Così, un passo per volta, attraverso le parole calibrate di chi le era a fianco, la 39enne ha realizzato di trovarsi in un letto di ospedale, di essere seriamente ferita seppur in ripresa, di aver subito un’aggressione da parte del marito, Luigi Capasso, e soprattutto di aver perso per sempre le sue due figlie per mano del carabiniere che si è poi ucciso. Appresa la notizia, la donna colpita da tre proiettili una settimana fa, davanti alla sua casa di Cisterna di Latina, è rimasta impietrita. Dicono che non ha nemmeno pianto.
Che lei non avesse memoria di quanto accaduto era una delle ipotesi che lo staff di supporto del San Camillo aveva già messo in conto. Lo choc di trovarsi di fronte il marito armato all’alba di un giorno qualunque, le ferite, il lungo periodo di incoscienza avevano indotto la sua mente a cancellare la fotografia di quegli attimi, quando a terra davanti all’ingresso del box auto invocava l’aiuto dei vicini temendo per le sue figlie, Alessia di 13 anni e Martina di 7. Da qui è partito il racconto di medici e familiari, in un incontro durato oltre un’ora e che ha lasciato molto provati tutti i partecipanti.
A parlare per primo è stato l’anestesista. Ha fatto una panoramica sulle sue condizioni cliniche, le ha spiegato che lei non può aprire la bocca perché ha una mandibola immobilizzata in seguito all’intervento di ricostruzione a cui è stata sottoposta, le ha detto delle altre due ferite, meno gravi, all’addome e alla clavicola. Le ha detto che «va già meglio», che «il peggio – dal punto di vista medico – è ormai passato» e che presto potrà uscire dalla terapia intensiva. Così, assieme ai parenti, ha cominciato a parlare dell’origine di quel ricovero.
Gli psicologi l’hanno aiutata a ricordare gli ultimi burrascosi mesi col marito, che non viveva più a casa e che lei stessa aveva denunciato. E le hanno detto, mentre sorella e fratello le tenevano le mani, che a sparare era stato proprio quell’uomo. Infine, con la massima cautela, le è stato detto delle figlie.
E qui è stato decisivo il conforto dei familiari, che hanno cercato di tranquillizzarla. «Non resterai sola, ci siamo noi, saremo sempre con te», le hanno ripetuto più e più volte. Il ruolo della famiglia, arrivata al completo da Napoli (i genitori, l’altra sorella, parenti) è la chiave della fase che si apre ora per Antonietta.

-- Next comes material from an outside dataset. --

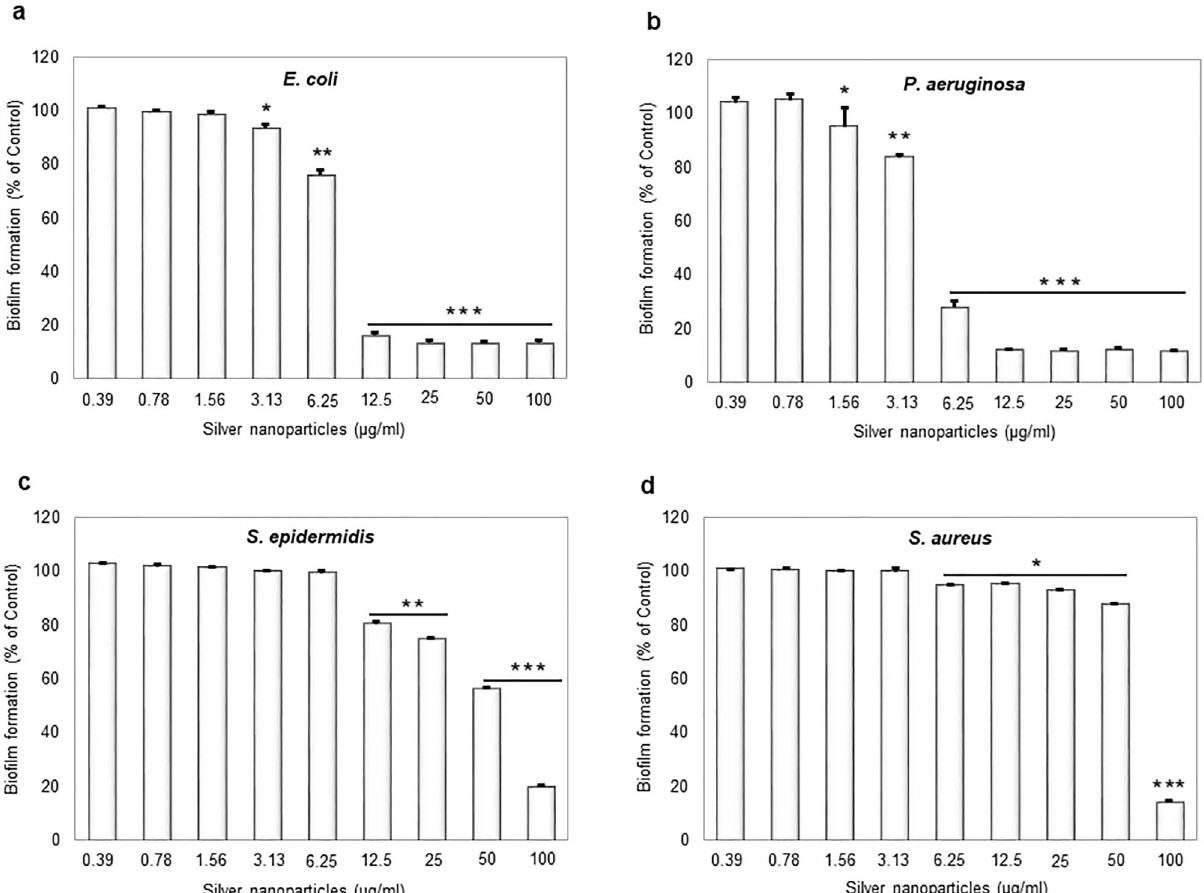
Figure 7. Effect of AgNPs on bacterial biofilm formation. ( a ) E. coli , ( b ) P. aeruginosa , ( c ) S. epidermidis , and ( d ) S. aureus . Data represent mean ± standard deviation error. *p < 0.05; **p < 0.005; ***p <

Il loro supporto, la capacità di essere presenti e di trasmettere unità e vicinanza alla 39enne è stata lodata anche dagli psicologi che tengono in massimo conto l’ambito affettivo oltre che l’aspetto psichico per aiutarla a superare, per quanto possibile, il dramma che sta vivendo.
È stata la famiglia a chiedere che lei venisse aggiornata prima dei funerali delle bambine, in programma oggi a Cisterna. Anche se gli incontri sono resi complessi dalle rigidità della terapia intensiva, Antonietta non verrà lasciata mai sola.